Ausgabe Mai 2010

Putins postsowjetische Sowjetunion

Die polnisch-russische Gedenkfeier für die Ermordeten von Katyn wurde durch den Absturz der polnischen Präsidentenmaschine jäh überschattet. Die anschließende gemeinsame Trauer über das Flugzeugunglück brachte Polen und Russen einander näher, als es in den letzten Jahrzehnten der Fall war.

Ob sich allein hieraus neue Wege der Verständigung und Kooperation auftun werden, bleibt indes offen – zumal sich der Kreml dieser Tage bereits auf ein anderes Gedenken vorbereitet, nämlich an den 65. Jahrestag des Sieges im „Großen Vaterländischen Krieg“ unter dem damaligen Oberbefehlshaber Generalissimus Stalin am 9. Mai 1945.[1] Immerhin bleibt Stalin den Russen dabei wenigstens bildlich weitgehend erspart. Wiktor Chrekow, Kanzleichef von Ministerpräsident Wladimir Putin und derzeit Regisseur der Jubel-Feiern, will unter 2000 Sieges-Plakaten nur zehn mit dem Porträt Stalins zulassen – auf ausdrücklichen „Wunsch von Kriegsveteranen“ und gegen die Proteste all jener, die Stalin-Porträts als „unsittlich“ empfinden angesichts der „Millionen Opfer unter seiner Herrschaft“.

*AUFGABENSTELLUNG*.
(a) Wie viele der 2000 Sieges-Plakate sollen laut Textauszug das Porträt Stalins zeigen?
(b) Zitieren Sie aus dem Textauszug den gesamten Abschnitt von „Putins postsowjetische Sowjetunion“ bis einschließlich „der Fall war.“.

*VORLIEGENDE ZEILEN*.

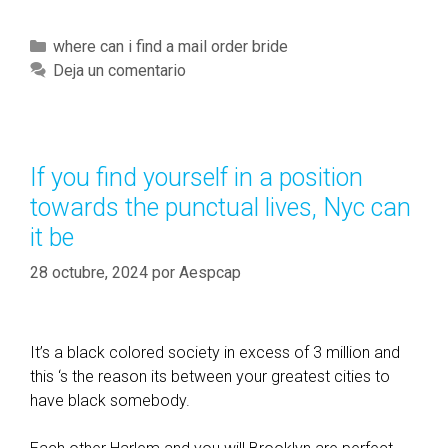
e
l
C
where can i find a mail order bride
i
a
Deja un comentario
g
t
i
e
o
g
u
o
If you find yourself in a position
s
r
towards the punctual lives, Nyc can
e
í
l
it be
a
d
s
28 octubre, 2024
por
Aespcap
e
r
l
y
It’s a black colored society in excess of 3 million and
p
this ‘s the reason its between your greatest cities to
e
have black somebody.
o
p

*ANTWORTEN*.
(a) Zehn.

(b)
Putins postsowjetische Sowjetunion

Die polnisch-russische Gedenkfeier für die Ermordeten von Katyn wurde durch den Absturz der polnischen Präsidentenmaschine jäh überschattet. Die anschließende gemeinsame Trauer über das Flugzeugunglück brachte Polen und Russen einander näher, als es in den letzten Jahrzehnten der Fall war.